[ 3 / biz / cgl / ck / diy / fa / ic / jp / lit / sci / vr / vt ] [ index / top / reports ] [ become a patron ] [ status ]
2023-11: Warosu is now out of extended maintenance.

/lit/ - Literature


View post   

File: 17 KB, 200x293, 200px-Roadside-picnic-macmillan-cover.jpg [View same] [iqdb] [saucenao] [google]
3601279 No.3601279 [Reply] [Original]

Just finished reading this, what's /lit/s opinion on it.

>> No.3601287
File: 96 KB, 480x480, 1340939144437.png [View same] [iqdb] [saucenao] [google]
3601287

Roadside Picnic was pretty neat.

>> No.3601348

the game is better

>> No.3601367

>>3601348
Are you referring to STALKER?

>> No.3601740

I felt like the Strugatsky Bros. were trying really hard to tell me that All Life Is Shit And The Universe Too, But Somehow We Keep Muddling Through For The Promise Of Unattainable Happiness.

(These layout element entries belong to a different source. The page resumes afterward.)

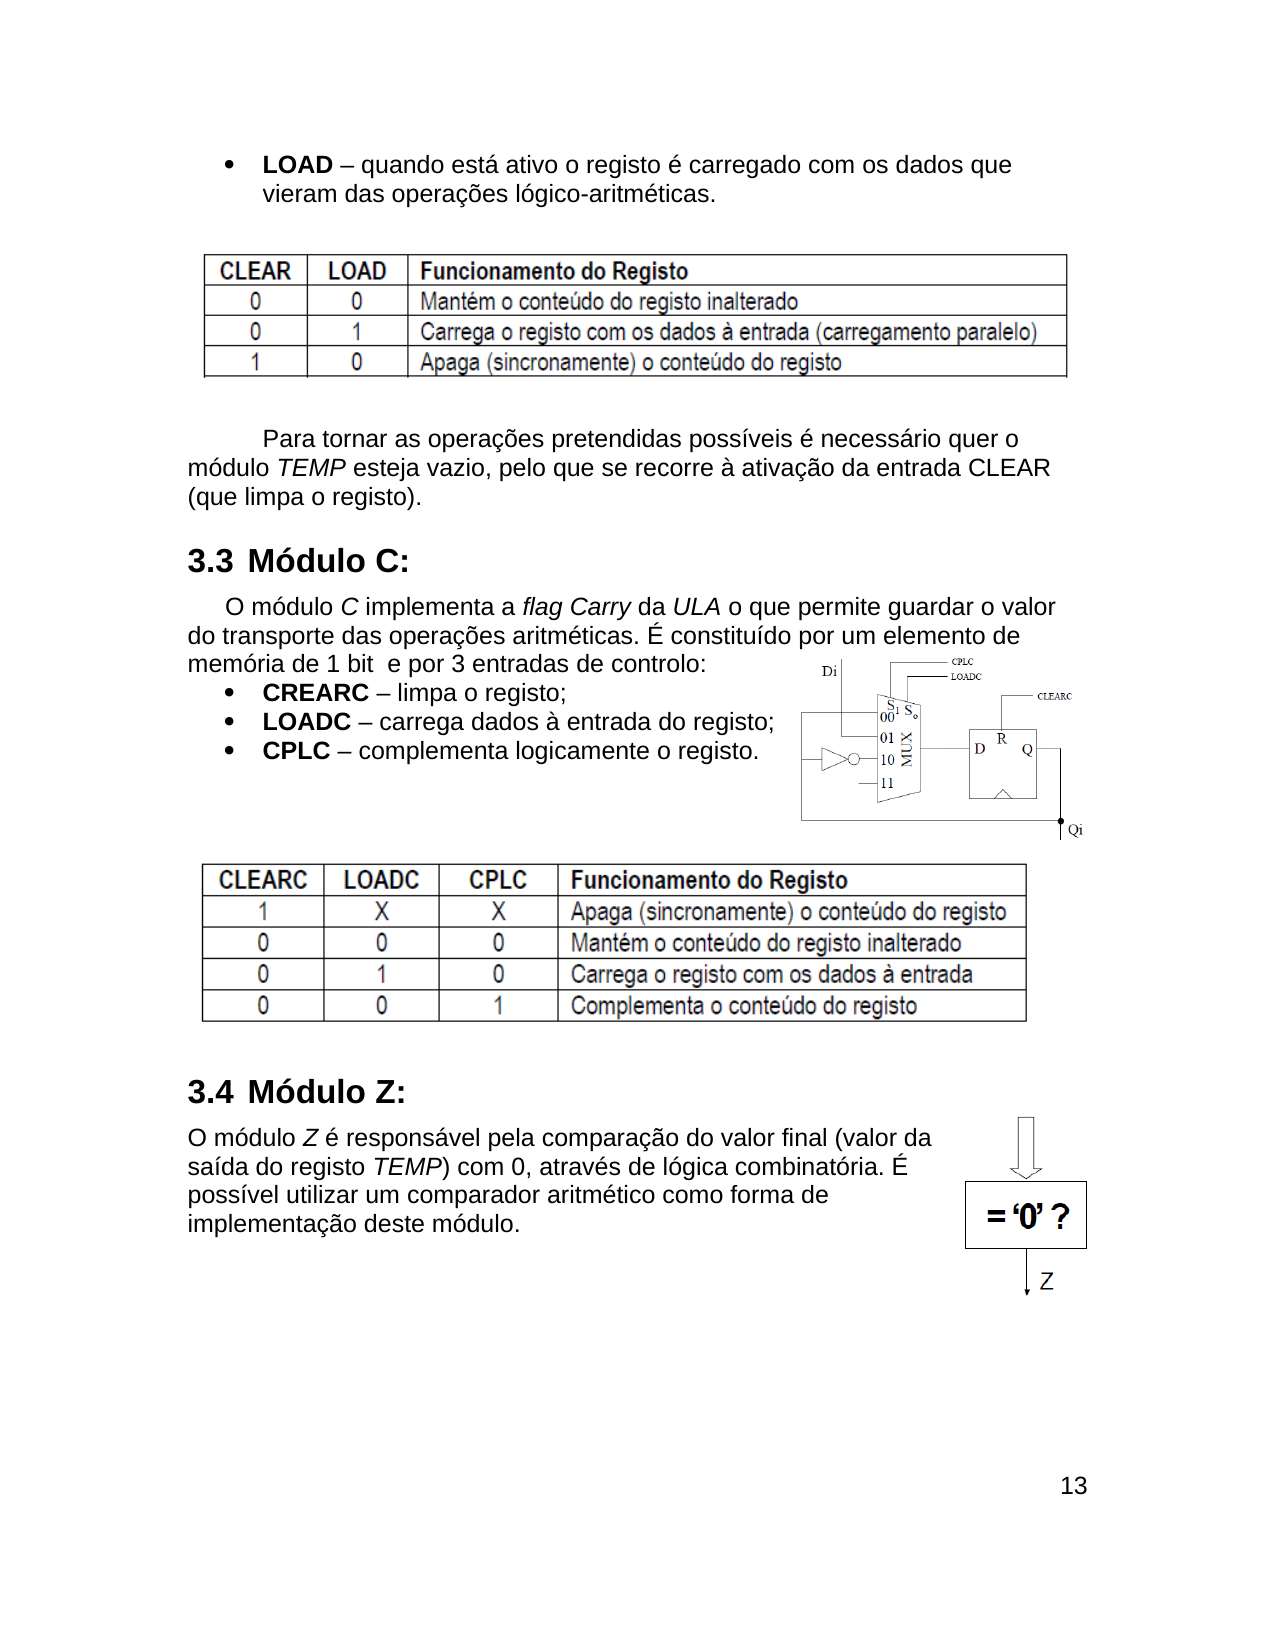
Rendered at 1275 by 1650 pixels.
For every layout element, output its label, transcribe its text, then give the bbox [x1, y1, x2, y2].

picture [187, 851, 1052, 1042]
text O módulo C implementa a flag Carry da ULA o que permite guardar o valor do transporte das operações aritméticas. É constituído por um elemento de memória de 1 bit e por 3 entradas de controlo: [187, 592, 1087, 678]
picture [962, 1093, 1096, 1115]
list CREARC – limpa o registo; [225, 678, 795, 707]
text Para tornar as operações pretendidas possíveis é necessário quer o módulo TEMP esteja vazio, pelo que se recorre à ativação da entrada CLEAR (que limpa o registo). [187, 424, 1087, 511]
picture [795, 652, 1092, 846]
list LOADC – carrega dados à entrada do registo; [225, 707, 795, 736]
list LOAD – quando está ativo o registo é carregado com os dados que vieram das operações lógico-aritméticas. [225, 150, 1087, 208]
subtitle Módulo C: [179, 537, 1096, 584]
picture [962, 1093, 1100, 1307]
text O módulo Z é responsável pela comparação do valor final (valor da saída do registo TEMP) com 0, através de lógica combinatória. É possível utilizar um comparador aritmético como forma de implementação deste módulo. [187, 1123, 962, 1238]
list CPLC – complementa logicamente o registo. [225, 736, 795, 765]
subtitle Módulo Z: [179, 1068, 1096, 1115]
picture [187, 236, 1088, 396]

Or something.

Maybe I missed the point.

>> No.3601804

>>3601279
The story was okay, good even.
What makes this book fucking great is the time and place where it's written, in the middle of Soviet Russia under the full force of communistic opression.
It took them fucking 8 years to get this shit published.

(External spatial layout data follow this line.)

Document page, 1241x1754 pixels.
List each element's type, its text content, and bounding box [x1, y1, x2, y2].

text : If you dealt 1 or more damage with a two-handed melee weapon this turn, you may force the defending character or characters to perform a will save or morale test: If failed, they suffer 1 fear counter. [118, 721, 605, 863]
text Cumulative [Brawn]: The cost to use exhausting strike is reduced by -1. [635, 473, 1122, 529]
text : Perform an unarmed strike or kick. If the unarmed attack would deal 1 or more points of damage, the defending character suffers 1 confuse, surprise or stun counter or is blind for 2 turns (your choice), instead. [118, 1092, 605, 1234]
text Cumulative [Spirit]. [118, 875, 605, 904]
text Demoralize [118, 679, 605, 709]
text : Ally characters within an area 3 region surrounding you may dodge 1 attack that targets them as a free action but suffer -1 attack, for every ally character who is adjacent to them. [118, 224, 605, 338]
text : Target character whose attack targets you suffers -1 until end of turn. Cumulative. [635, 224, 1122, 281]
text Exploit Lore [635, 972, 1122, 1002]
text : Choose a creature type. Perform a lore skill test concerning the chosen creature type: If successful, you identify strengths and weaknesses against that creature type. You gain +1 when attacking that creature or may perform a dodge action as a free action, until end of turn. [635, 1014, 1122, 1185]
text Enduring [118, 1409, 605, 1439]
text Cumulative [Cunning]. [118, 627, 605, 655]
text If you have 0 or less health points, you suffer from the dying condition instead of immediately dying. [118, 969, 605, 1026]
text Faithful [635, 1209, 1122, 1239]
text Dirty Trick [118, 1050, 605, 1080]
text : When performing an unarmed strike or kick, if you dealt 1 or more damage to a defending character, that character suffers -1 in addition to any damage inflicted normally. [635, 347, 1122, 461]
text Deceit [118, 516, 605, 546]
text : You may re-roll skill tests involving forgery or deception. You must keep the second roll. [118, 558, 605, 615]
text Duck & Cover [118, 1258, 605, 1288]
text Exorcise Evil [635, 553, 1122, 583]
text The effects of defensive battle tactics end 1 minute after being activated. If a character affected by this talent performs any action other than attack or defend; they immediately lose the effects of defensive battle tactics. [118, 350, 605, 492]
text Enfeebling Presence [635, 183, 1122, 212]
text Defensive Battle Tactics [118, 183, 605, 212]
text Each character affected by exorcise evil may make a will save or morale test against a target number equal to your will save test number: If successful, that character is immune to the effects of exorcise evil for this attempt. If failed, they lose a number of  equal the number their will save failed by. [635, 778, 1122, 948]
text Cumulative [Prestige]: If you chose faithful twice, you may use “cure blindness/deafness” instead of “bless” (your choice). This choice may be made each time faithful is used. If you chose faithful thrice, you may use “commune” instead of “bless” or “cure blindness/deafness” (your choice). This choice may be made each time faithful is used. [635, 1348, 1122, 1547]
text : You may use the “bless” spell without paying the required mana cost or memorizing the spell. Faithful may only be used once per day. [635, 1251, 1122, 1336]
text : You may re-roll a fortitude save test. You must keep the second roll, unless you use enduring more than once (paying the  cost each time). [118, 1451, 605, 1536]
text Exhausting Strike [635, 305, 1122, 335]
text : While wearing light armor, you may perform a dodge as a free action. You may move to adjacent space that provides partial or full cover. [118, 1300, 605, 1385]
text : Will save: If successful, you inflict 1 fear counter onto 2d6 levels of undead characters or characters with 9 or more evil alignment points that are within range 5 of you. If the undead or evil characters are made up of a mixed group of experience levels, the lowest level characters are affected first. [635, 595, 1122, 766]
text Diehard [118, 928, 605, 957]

The authors notes at the end of the book contain some of the best pages I've ever read. The speech about how he dreamed of gaining fame and tearing the bureaucratic rats throats out in public, and when eventually gaining said fame, realizing such a petty revenge is worthless because even the bosses of the bosses of the bosses of those guys won't be remembered by history, let alone the suckers themselves, was a real eye opener.

Best coming of age story written in a single page, while adressing totalitarian and nihilistic issues.

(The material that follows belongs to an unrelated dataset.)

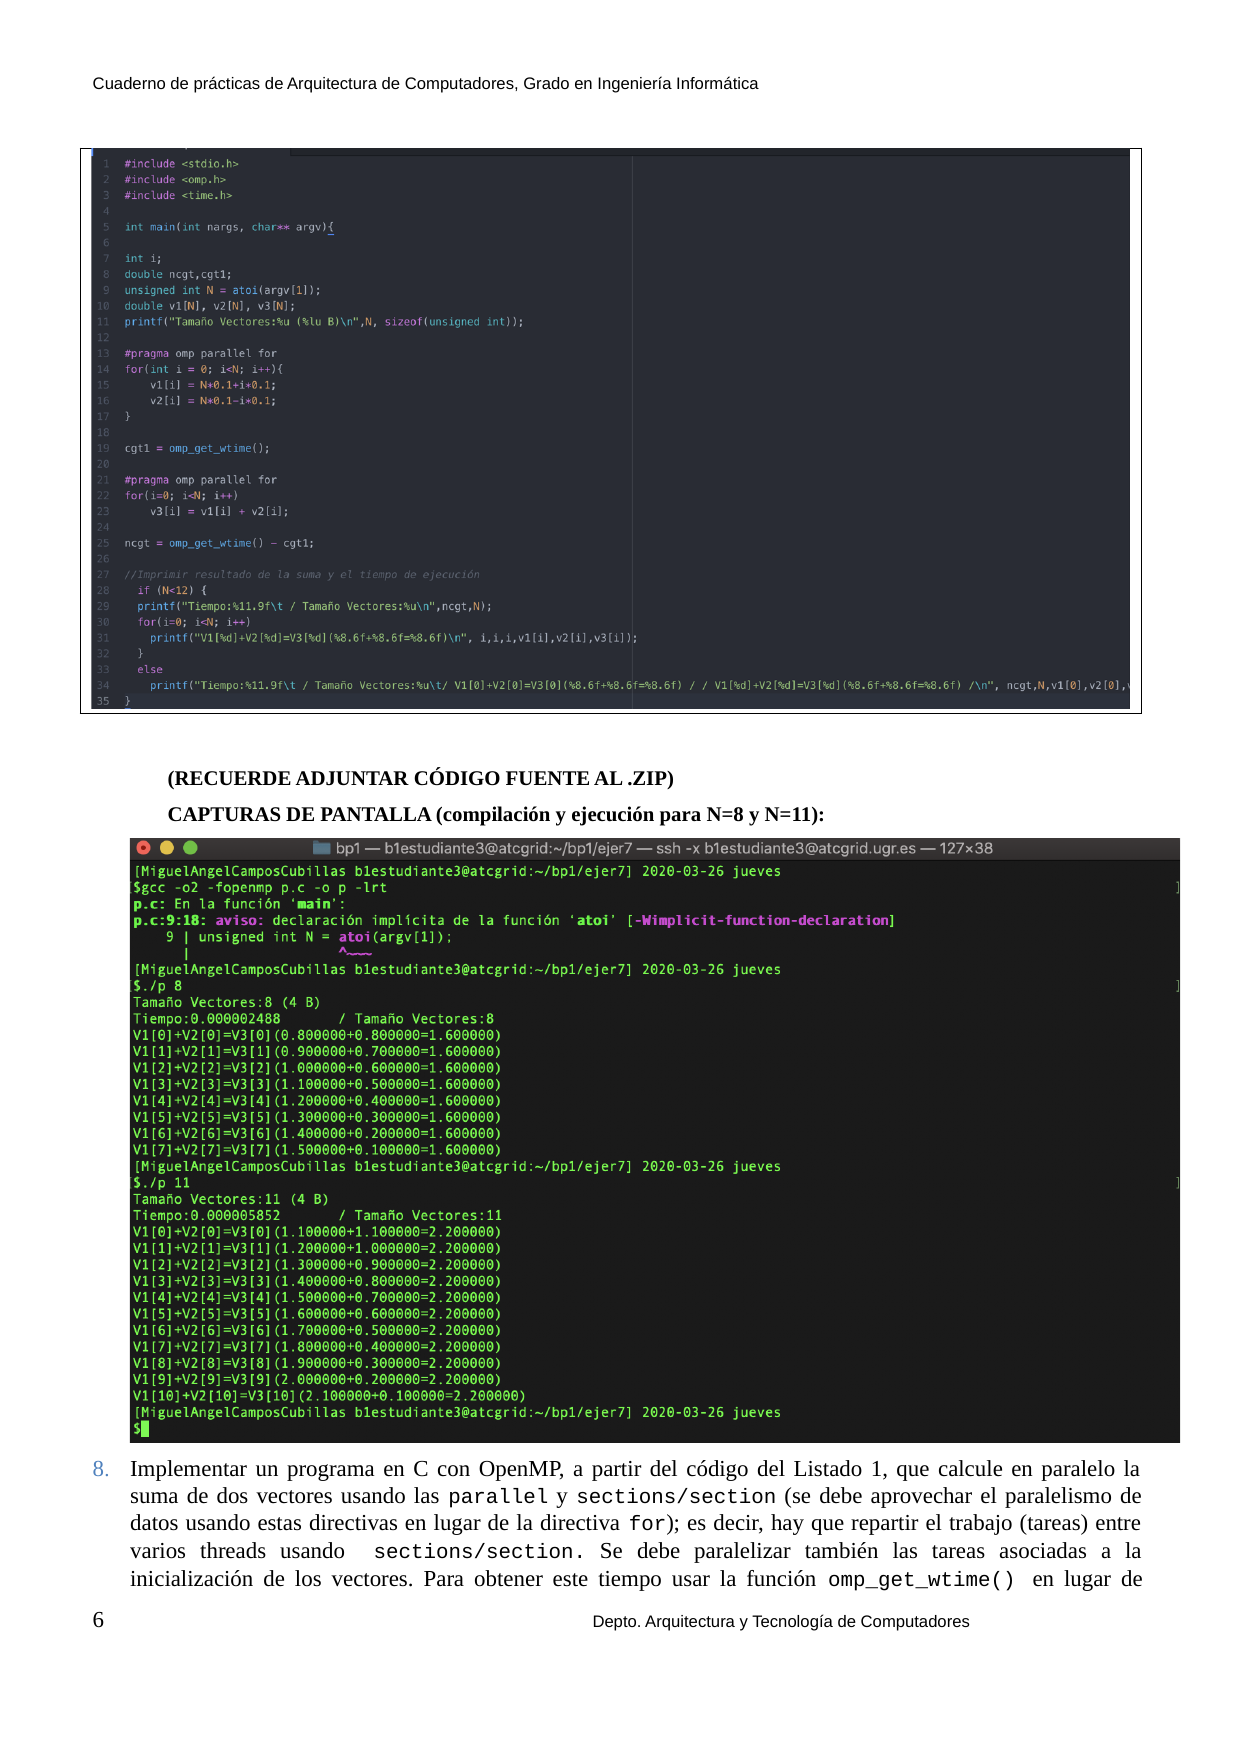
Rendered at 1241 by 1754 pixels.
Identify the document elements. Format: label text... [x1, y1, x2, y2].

Goddammit, I want to quote that page so badly, but I don't have the book with me.

>> No.3601821

I enjoyed Roadside Picnic's perspective on aliens being so advanced that a world changing event for us was just an inconsequential little lunch-break on the way home for them. I rather enjoy it when stories hint at us being so small and insignificant in comparison to the much greater things out there in the cosmos. It's one of the main reasons that I'm enthralled by Lovecraft's stories.